[Lug-nuts] Re: Another day another attack vector

Quoting Linus Sphinx (sphinxtar(a)gmail.com): There are only two (closely related) questions about "malware" that are even remotely interesting, and this Bleepingcomputer article is typical in being a bit unclear on, and failing to emphasise, those questions and their answers: 1. How does the code get executed? 2. How (if this happens) does process privilege then get escalated? The article's _extremely_ vague about key question #1. Just an "encryptor" gets run. How and by whom and why? The article has zero to say about that. For the Linux version analyzed by ReversingLabs, the encryptor focuses strongly on encrypting VMware ESXi virtual machines, including two command-line arguments that control how the Linux encryptor will encrypt virtual machines. One gathers that this particular "malware" doesn't bother to escalate to system privilege -- or is assumed to have been run as root. The implication of this rather shoddily written article is that GwisinLocker is not an attack vector at all.

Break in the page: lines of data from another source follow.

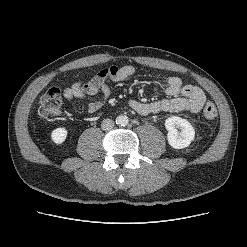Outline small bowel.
<instances>
[{"instance_id": "small-bowel-1", "label": "small bowel", "mask_w": 247, "mask_h": 247, "mask_svg": "<svg viewBox=\"0 0 247 247\" xmlns=\"http://www.w3.org/2000/svg\"><path fill=\"white\" fill-rule=\"evenodd\" d=\"M134 72L135 67L131 65L122 67L110 66L101 70L88 82H76L72 86L65 88L63 96L69 101L75 98L87 99L89 101L88 111L95 113L102 106V101L97 99L96 95L101 92L103 99H107L110 95L107 81H125ZM158 88L162 89L168 98L153 102H141L133 99L129 102L130 107L140 115L160 112L178 113L183 111L198 113L206 101V96L199 87L184 84L177 76L165 78Z\"/></svg>"}]
</instances>
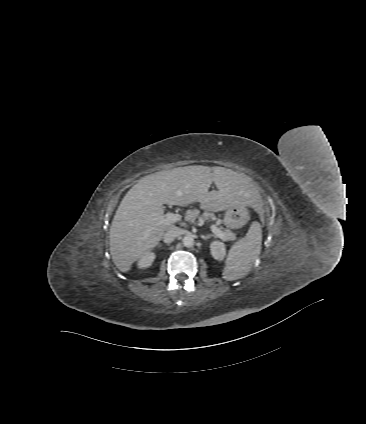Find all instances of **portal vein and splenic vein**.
Returning <instances> with one entry per match:
<instances>
[{"label": "portal vein and splenic vein", "mask_w": 366, "mask_h": 424, "mask_svg": "<svg viewBox=\"0 0 366 424\" xmlns=\"http://www.w3.org/2000/svg\"><path fill=\"white\" fill-rule=\"evenodd\" d=\"M182 220V215L178 213H168L166 214V218L163 219L161 224H173ZM211 231L220 238H224L225 234L218 229L215 225H211Z\"/></svg>", "instance_id": "1"}]
</instances>
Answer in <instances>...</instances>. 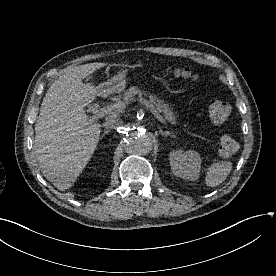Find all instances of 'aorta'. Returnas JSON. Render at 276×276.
<instances>
[{
	"label": "aorta",
	"mask_w": 276,
	"mask_h": 276,
	"mask_svg": "<svg viewBox=\"0 0 276 276\" xmlns=\"http://www.w3.org/2000/svg\"><path fill=\"white\" fill-rule=\"evenodd\" d=\"M124 138L125 147L129 153L144 155L153 148L152 136L133 125L125 128Z\"/></svg>",
	"instance_id": "762f6f07"
}]
</instances>
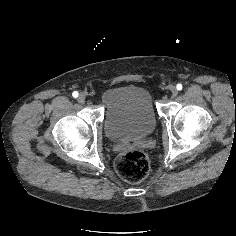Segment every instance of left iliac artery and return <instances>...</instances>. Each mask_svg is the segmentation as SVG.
<instances>
[{
	"label": "left iliac artery",
	"instance_id": "obj_1",
	"mask_svg": "<svg viewBox=\"0 0 236 236\" xmlns=\"http://www.w3.org/2000/svg\"><path fill=\"white\" fill-rule=\"evenodd\" d=\"M176 88H177V90L180 91V90H182L183 86H182V84L179 83V84H177Z\"/></svg>",
	"mask_w": 236,
	"mask_h": 236
}]
</instances>
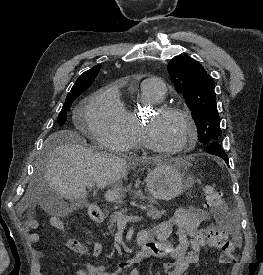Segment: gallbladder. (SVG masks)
I'll use <instances>...</instances> for the list:
<instances>
[{"mask_svg": "<svg viewBox=\"0 0 263 275\" xmlns=\"http://www.w3.org/2000/svg\"><path fill=\"white\" fill-rule=\"evenodd\" d=\"M38 203L47 214L52 216L65 217L72 211L70 204L57 191L48 187L41 190Z\"/></svg>", "mask_w": 263, "mask_h": 275, "instance_id": "gallbladder-1", "label": "gallbladder"}]
</instances>
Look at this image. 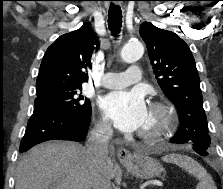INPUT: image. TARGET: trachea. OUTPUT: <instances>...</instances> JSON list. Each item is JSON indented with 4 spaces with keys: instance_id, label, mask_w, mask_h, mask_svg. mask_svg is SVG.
<instances>
[{
    "instance_id": "1",
    "label": "trachea",
    "mask_w": 223,
    "mask_h": 189,
    "mask_svg": "<svg viewBox=\"0 0 223 189\" xmlns=\"http://www.w3.org/2000/svg\"><path fill=\"white\" fill-rule=\"evenodd\" d=\"M122 25V11L117 5L111 4L108 11V26L113 36H117Z\"/></svg>"
}]
</instances>
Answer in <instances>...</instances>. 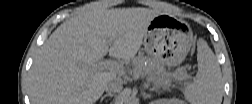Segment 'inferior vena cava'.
<instances>
[{
  "label": "inferior vena cava",
  "instance_id": "inferior-vena-cava-1",
  "mask_svg": "<svg viewBox=\"0 0 252 104\" xmlns=\"http://www.w3.org/2000/svg\"><path fill=\"white\" fill-rule=\"evenodd\" d=\"M123 86L122 83L117 81V80H113L107 83L106 87H105V91L107 93H118L122 90Z\"/></svg>",
  "mask_w": 252,
  "mask_h": 104
}]
</instances>
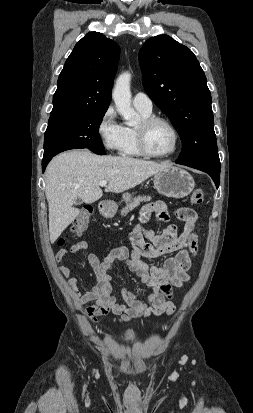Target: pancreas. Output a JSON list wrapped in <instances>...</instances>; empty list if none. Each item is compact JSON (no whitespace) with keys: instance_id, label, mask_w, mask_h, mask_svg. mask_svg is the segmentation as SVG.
<instances>
[{"instance_id":"cf45deb5","label":"pancreas","mask_w":253,"mask_h":413,"mask_svg":"<svg viewBox=\"0 0 253 413\" xmlns=\"http://www.w3.org/2000/svg\"><path fill=\"white\" fill-rule=\"evenodd\" d=\"M151 197L150 196H138L135 197L130 203H128L125 208H123L121 210V215L122 216H126L128 214V212H130L131 210H133L134 208H136L137 206L140 205L141 202H145V201H150Z\"/></svg>"}]
</instances>
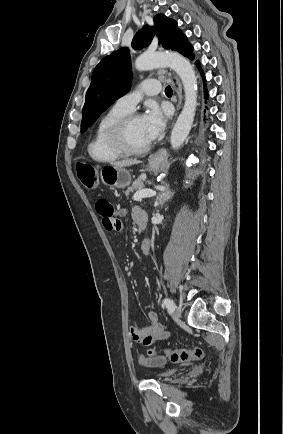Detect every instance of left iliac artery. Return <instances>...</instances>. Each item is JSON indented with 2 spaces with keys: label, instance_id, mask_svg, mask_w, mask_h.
<instances>
[{
  "label": "left iliac artery",
  "instance_id": "1",
  "mask_svg": "<svg viewBox=\"0 0 283 434\" xmlns=\"http://www.w3.org/2000/svg\"><path fill=\"white\" fill-rule=\"evenodd\" d=\"M164 305L166 306L167 310L169 311V313L173 312L175 309V303L173 302V300L169 299V298H165L163 300Z\"/></svg>",
  "mask_w": 283,
  "mask_h": 434
}]
</instances>
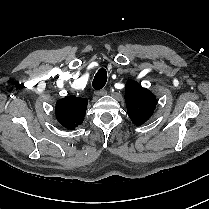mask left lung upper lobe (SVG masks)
<instances>
[{
  "instance_id": "obj_1",
  "label": "left lung upper lobe",
  "mask_w": 209,
  "mask_h": 209,
  "mask_svg": "<svg viewBox=\"0 0 209 209\" xmlns=\"http://www.w3.org/2000/svg\"><path fill=\"white\" fill-rule=\"evenodd\" d=\"M125 102L127 113L132 122L140 126L153 114L157 101L156 97L136 81L129 80L125 85Z\"/></svg>"
}]
</instances>
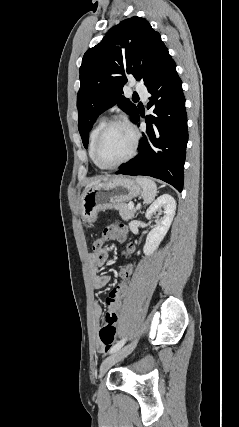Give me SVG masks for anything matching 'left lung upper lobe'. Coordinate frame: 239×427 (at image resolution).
Masks as SVG:
<instances>
[{
    "mask_svg": "<svg viewBox=\"0 0 239 427\" xmlns=\"http://www.w3.org/2000/svg\"><path fill=\"white\" fill-rule=\"evenodd\" d=\"M173 59L149 22L137 16L111 28L102 41L84 54L77 95L78 129L84 147L97 117L117 104L133 119L138 113L131 100L122 96L127 75L147 86Z\"/></svg>",
    "mask_w": 239,
    "mask_h": 427,
    "instance_id": "1",
    "label": "left lung upper lobe"
}]
</instances>
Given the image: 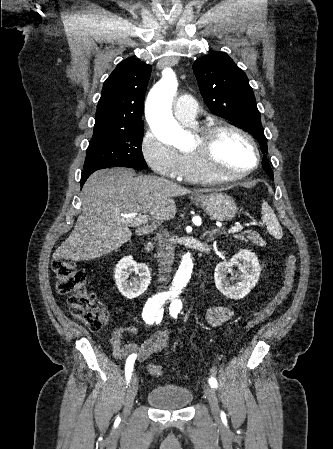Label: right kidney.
I'll use <instances>...</instances> for the list:
<instances>
[{
  "label": "right kidney",
  "mask_w": 333,
  "mask_h": 449,
  "mask_svg": "<svg viewBox=\"0 0 333 449\" xmlns=\"http://www.w3.org/2000/svg\"><path fill=\"white\" fill-rule=\"evenodd\" d=\"M132 272L139 278L128 280ZM115 280L120 293L127 299H134L147 290L151 277L147 265L136 263L132 256H126L116 265Z\"/></svg>",
  "instance_id": "ca27d5eb"
}]
</instances>
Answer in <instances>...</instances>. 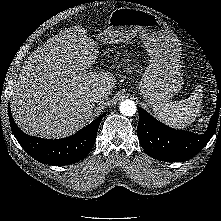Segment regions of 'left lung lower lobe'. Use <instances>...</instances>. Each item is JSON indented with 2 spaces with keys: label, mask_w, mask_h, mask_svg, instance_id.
<instances>
[{
  "label": "left lung lower lobe",
  "mask_w": 221,
  "mask_h": 221,
  "mask_svg": "<svg viewBox=\"0 0 221 221\" xmlns=\"http://www.w3.org/2000/svg\"><path fill=\"white\" fill-rule=\"evenodd\" d=\"M220 105L221 91L219 87L216 111L210 119L208 129L201 135L167 127L138 107L137 134L139 142L147 155L154 159L166 162L189 160L205 147L214 135L219 123V129L221 128Z\"/></svg>",
  "instance_id": "left-lung-lower-lobe-1"
}]
</instances>
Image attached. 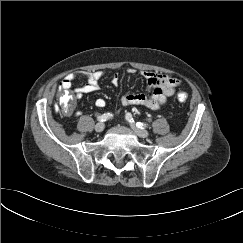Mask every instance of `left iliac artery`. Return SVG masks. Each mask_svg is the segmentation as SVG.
<instances>
[{"label":"left iliac artery","instance_id":"obj_1","mask_svg":"<svg viewBox=\"0 0 243 243\" xmlns=\"http://www.w3.org/2000/svg\"><path fill=\"white\" fill-rule=\"evenodd\" d=\"M126 119H127L129 122H131V123H134V122H135L134 119H133V117H132V114L129 113V112L126 114ZM136 126H137L138 128L143 129L144 127H148L149 125L146 124V123L137 122V123H136Z\"/></svg>","mask_w":243,"mask_h":243}]
</instances>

It is a post-attack tool used by bad guys who have entered and cracked root on your machien through other means entirely. So, the gist of this article is: _If_ bad guys can find a way to enter your machine and crack root authority, _they_ can do bad things with root authority. Here's an article about one of the myriad variety of bad things they can then do. For _that_, we need an _article_? On the other hand, Ahnlab and ReversingLabs got some free publicity, by writing a report that Bill Toulas of Bleepingcomputer copied-and-pasted into an alleged IT news article. Everybody wins, except the reader.